Die BSG Fortschritt Weißenfels (zwischenzeitlich auch SC Fortschritt Weißenfels) war eine Betriebssportgemeinschaft beziehungsweise ein Sportclub in der Stadt Weißenfels. Der Sportverein war in erster Linie durch die Sektionen Handball und Fußball bekannt. Historische Namen des Sportvereins waren SG Weißenfels-Süd, ZSG Schuhmetro Weißenfels und BSG Schuhmetro Weißenfels.

Geschichte

Logo des SC Fortschritt Weissenfels

1946 wurde die Sportgemeinschaft Weißenfels-Süd gegründet. Im Rahmen der Bildung von Betriebssportgemeinschaften ging die SG Weißenfels-Süd 1948/49 in der Zentralen Sportgemeinschaft Schuhmetro Weißenfels auf. Trägerbetrieb war der VEB Schuhfabrik „Banner des Friedens“. Wenig später wurden die ZSG zur BSG. Die Betriebssportgemeinschaften der DDR wurden schließlich entsprechend ihrer Industriezweige in Sportvereinigungen zusammengefasst. Die für die Textil- und Bekleidungsindustrie gebildete Sportvereinigung war die SV Fortschritt. So wurde der Sportverein am 1. April 1951 in BSG Fortschritt Weißenfels umbenannt.

Am 21. Dezember 1954 wurde die BSG Fortschritt Weißenfels zu einem Sportclub, dem SC Fortschritt Weißenfels, erhoben. Der SC Fortschritt Weißenfels bestand bis 1961. In diesem Jahr wurden die Sportklubs neu strukturiert und Weißenfels wieder zur BSG abgewertet.

1990, nach der Wende in der DDR, wurden die Betriebssportgemeinschaften aufgelöst. Direkter Nachfolger der BSG Fortschritt Weißenfels war der Sportclub Weißenfels 1861.

Handball

Erfolgreichste Sektion der BSG Fortschritt Weißenfels war der Handball. Insgesamt konnte der Sportverein im Handball sechzehn Meisterschaften und einen Pokalwettbewerb gewinnen.

Herren

Bereits unmittelbar nach dem Krieg war Weißenfels ein Spitzenteam im Feldhandball. 1948 gewann die ZSG Schuhmetro Weißenfels zunächst die Landesmeisterschaft Sachsen-Anhalt im Finale gegen die SG Magdeburg-Neue Neustadt knapp mit 7:6 nach Verlängerung, wodurch man sich für die Ostzonenmeisterschaft qualifizierte. Nachdem man im Halbfinale die SG Leipzig-Eutritzsch 11:7 schlagen konnten, erreichte man das Endspiel um die Meisterschaft. Das Finale gegen die SG Rostock-West am 4. Juli 1948 im Leipziger Probstheidaer Stadion, dem späteren Bruno-Plache-Stadion, war Teil einer Doppelveranstaltung, da am selben Tag auch das Endspiel um die Fußballmeisterschaft zwischen der SG Planitz und der SG Freiimfelde Halle ausgetragen wurde. Vor 40.000 Zuschauern gewann Weißenfels sein Spiel klar mit 12:7 und holte so den ersten Titel.

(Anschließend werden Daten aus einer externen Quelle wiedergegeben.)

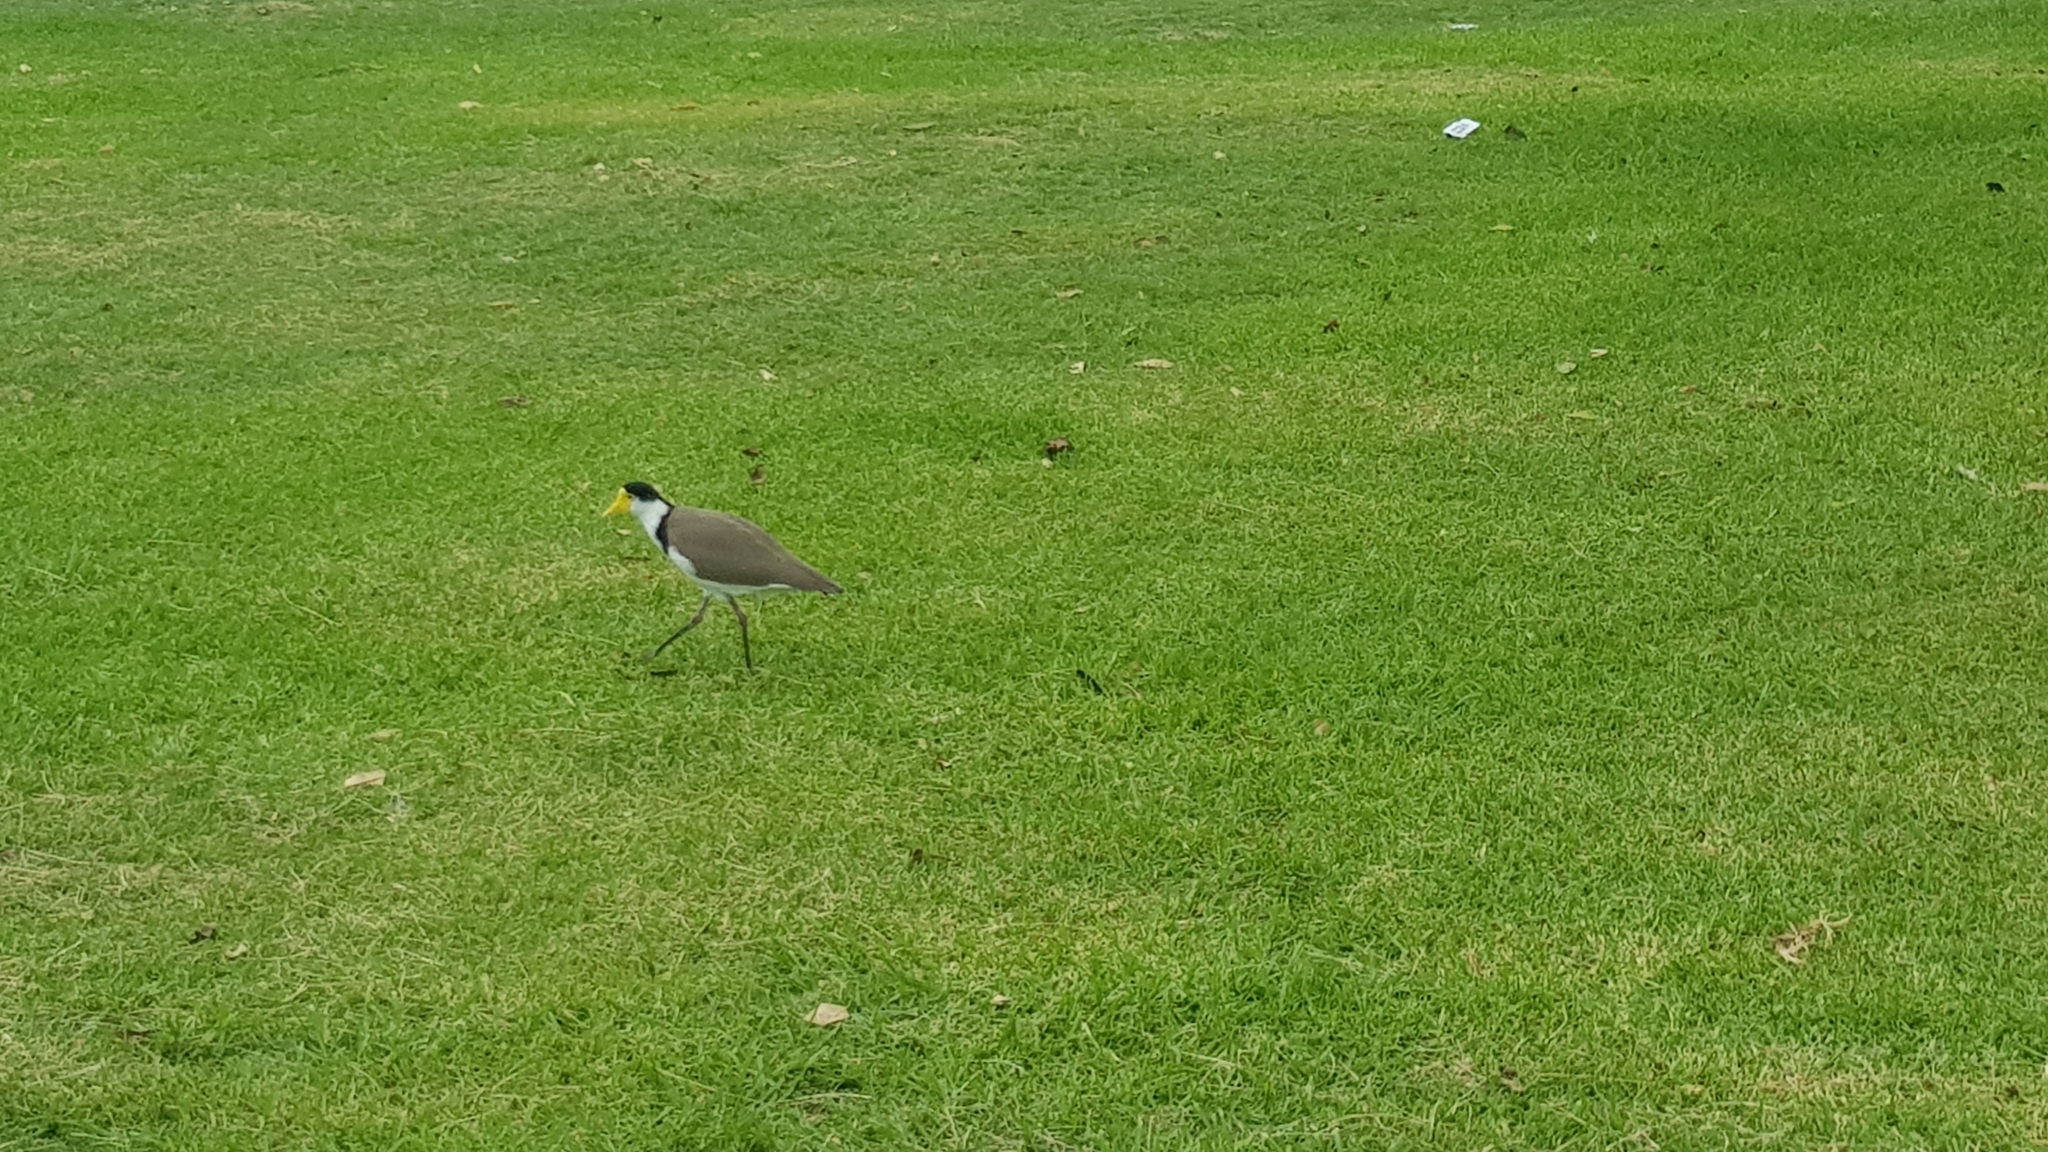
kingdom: Animalia
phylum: Chordata
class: Aves
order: Charadriiformes
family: Charadriidae
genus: Vanellus
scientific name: Vanellus miles
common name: Masked lapwing
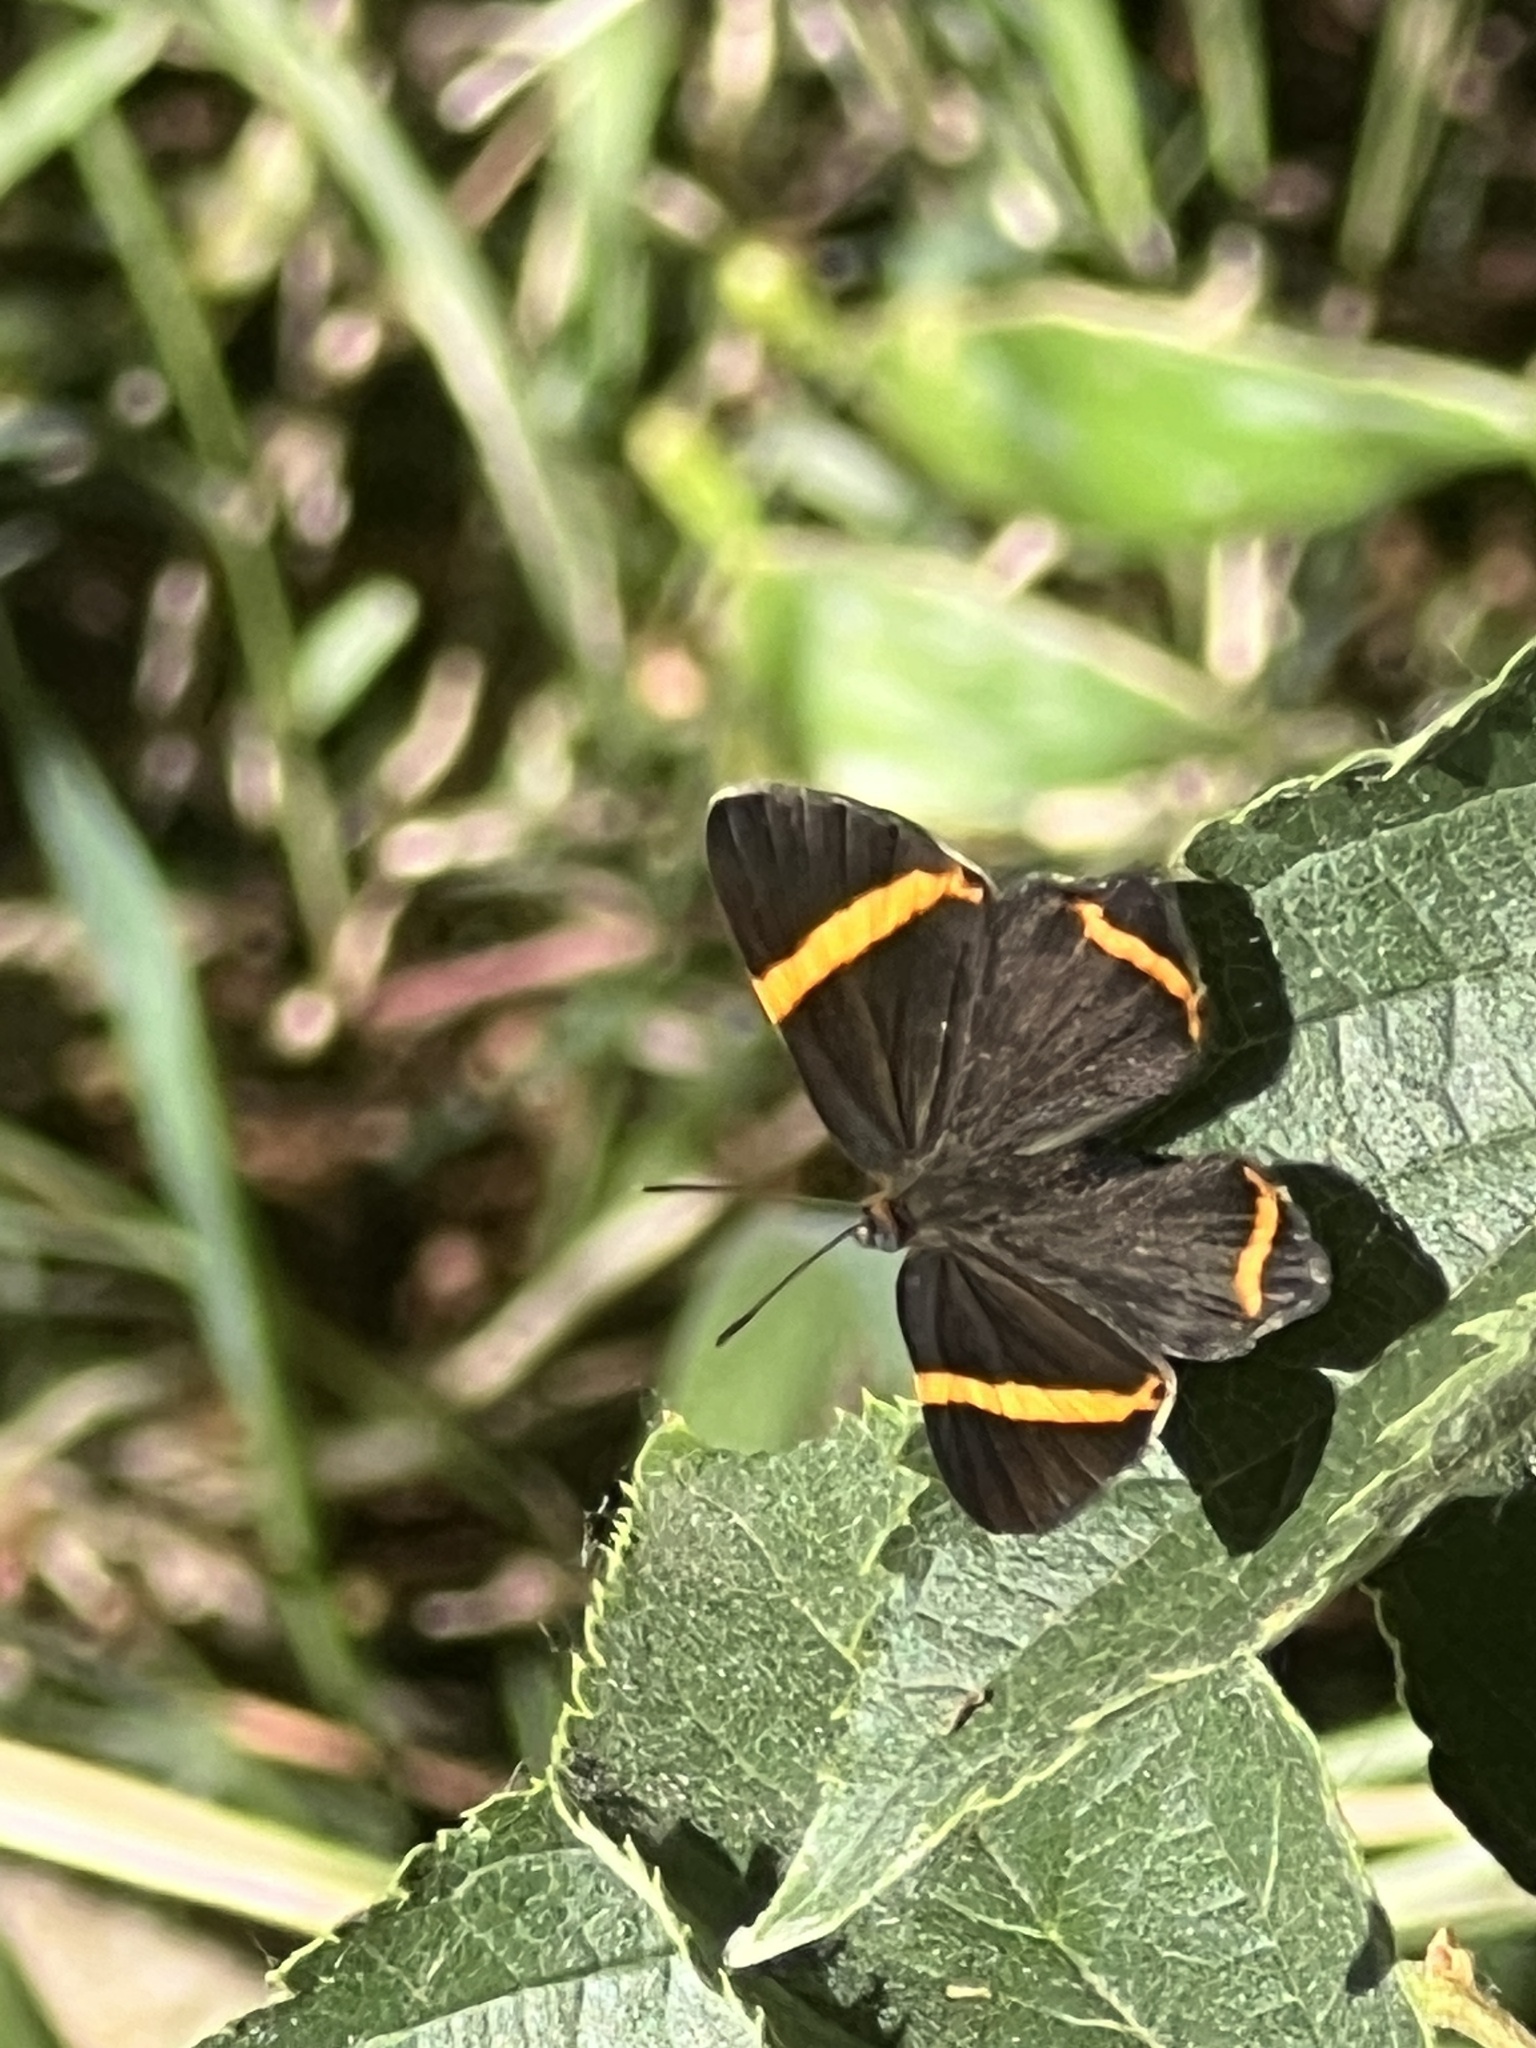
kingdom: Animalia
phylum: Arthropoda
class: Insecta
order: Lepidoptera
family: Riodinidae
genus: Riodina
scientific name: Riodina lysippoides
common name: Little dancer metalmark
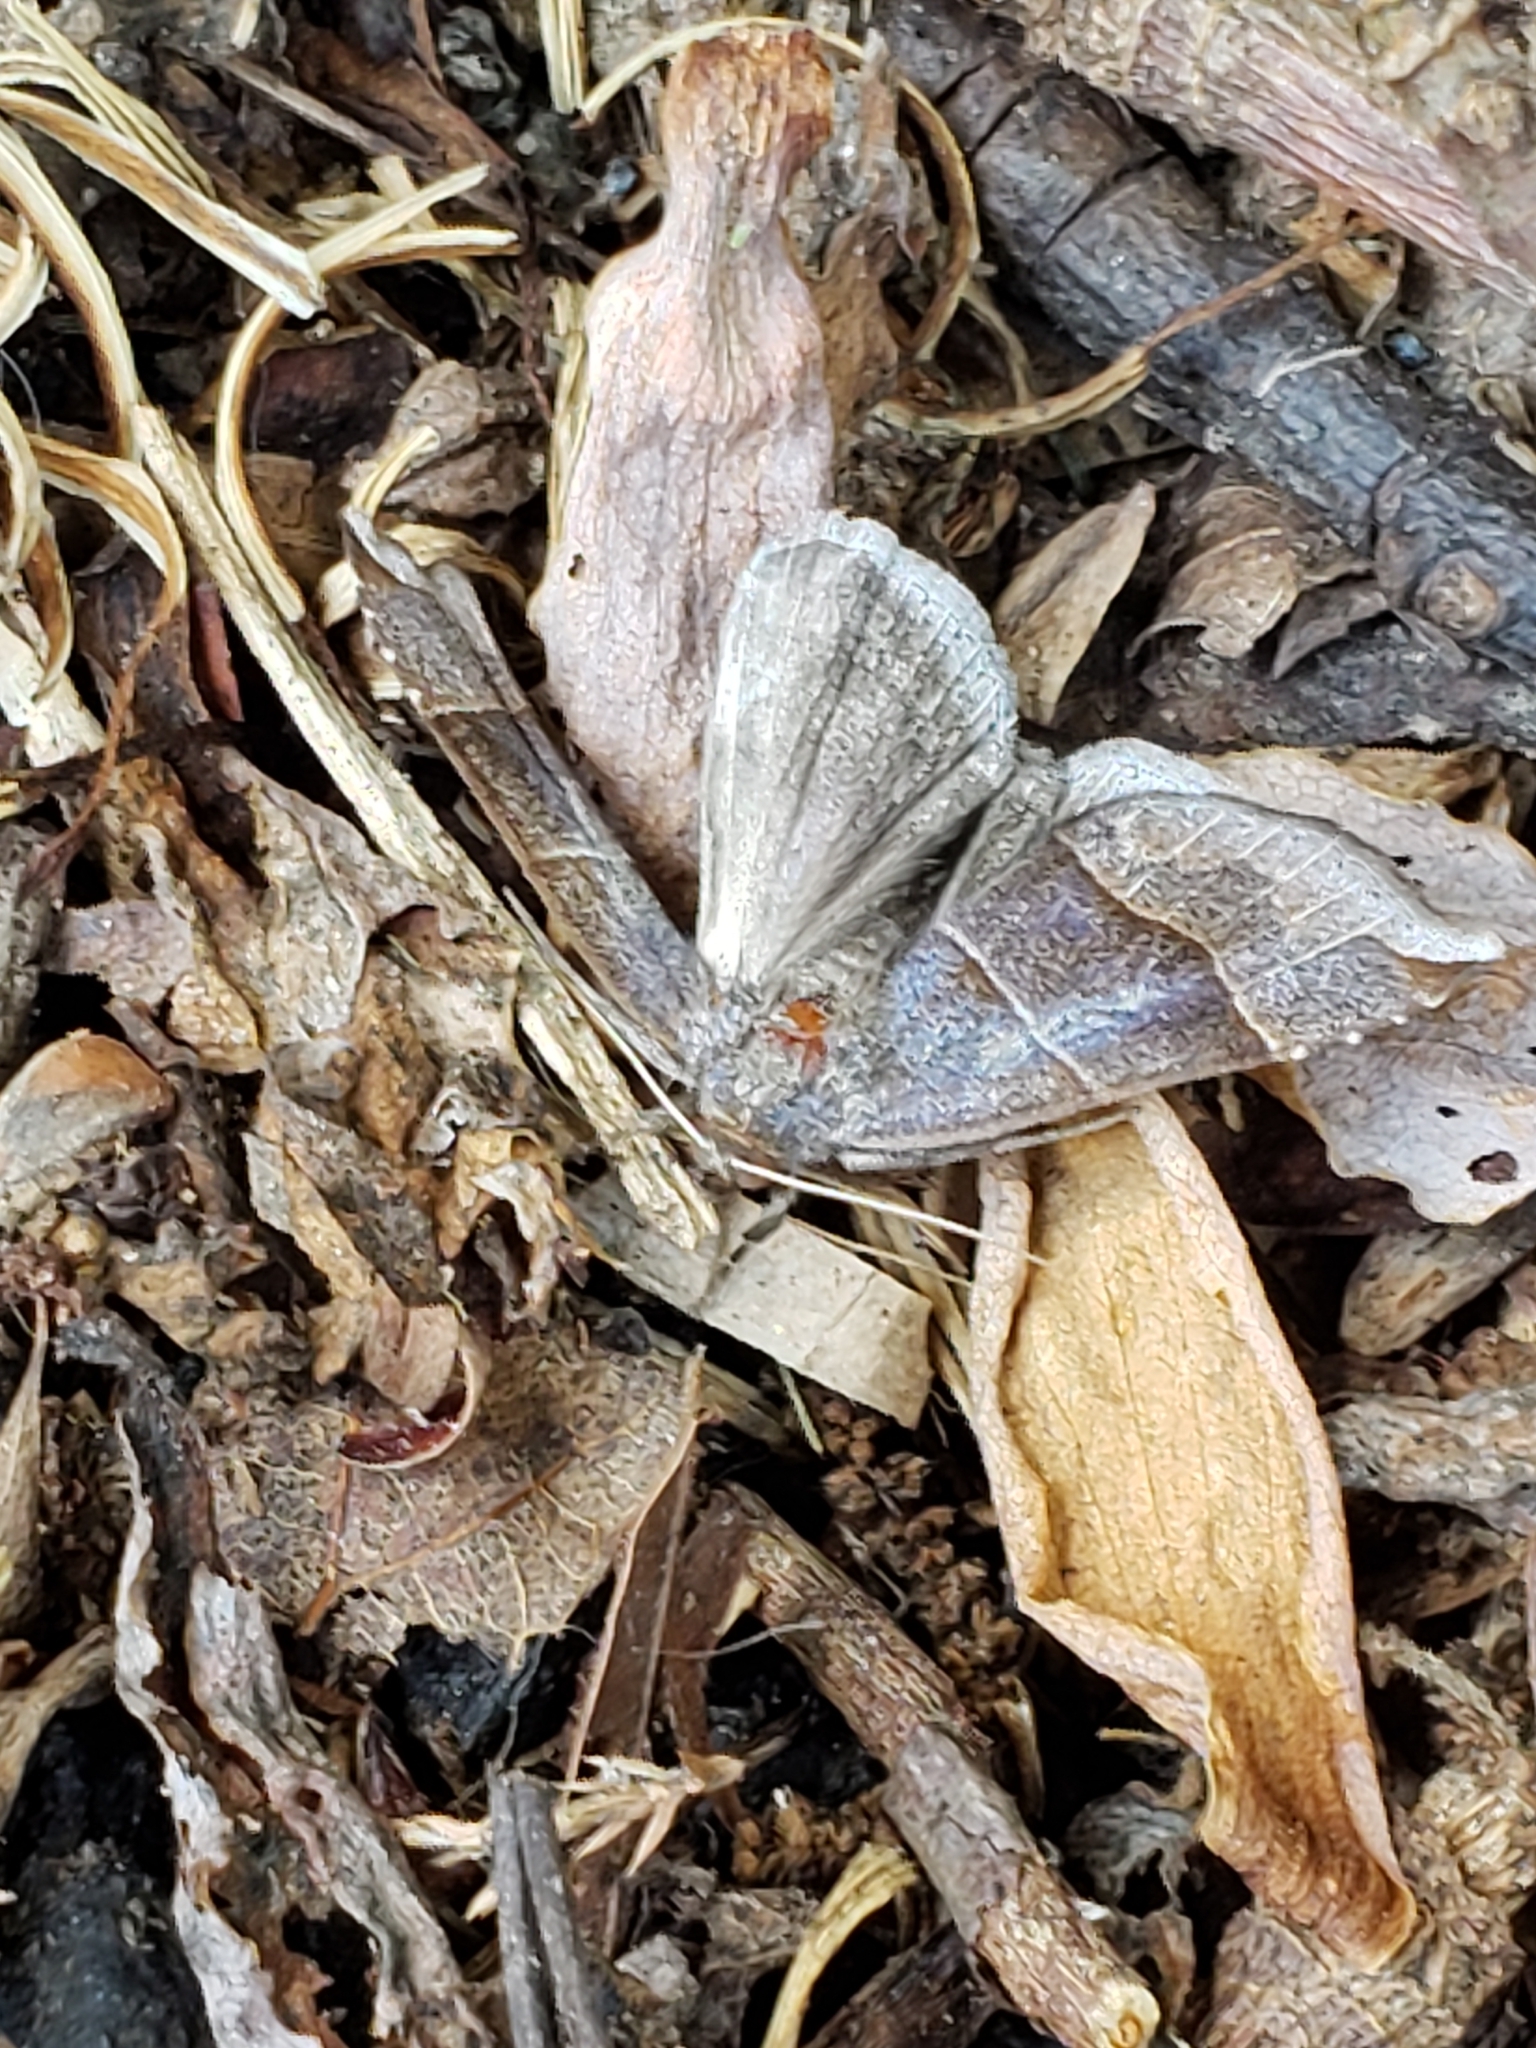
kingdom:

Durch einen zweiten Platz in der zweitklassigen Feldhandball-Liga in der Saison 1951/52 gelang der BSG Fortschritt Weißenfels der Aufstieg in die Oberliga. In dieser konnte sich der Verein zwei Spielzeiten halten, ehe der Abstieg folgte. Der Wiederaufstieg gelang 1956 und abermals hielt Weißenfels zwei Spielzeiten die Klasse, bevor man wieder absteigen musste. Bis 1966 konnte man die Liga halten, dann stieg der Verein in die Drittklassigkeit ab.[1]

Damen

Die Handballdamen des Sportvereins machten in der zweiten Hälfte der 1950er Jahre Fortschritt Weißenfels zum erfolgreichsten Handballverein der DDR. So gewann man alleine sechsmal den Meistertitel im Hallenhandball und neunmal im Feldhandball. Die Damen von Fortschritt Weißenfels waren lange Jahre Rekordmeister.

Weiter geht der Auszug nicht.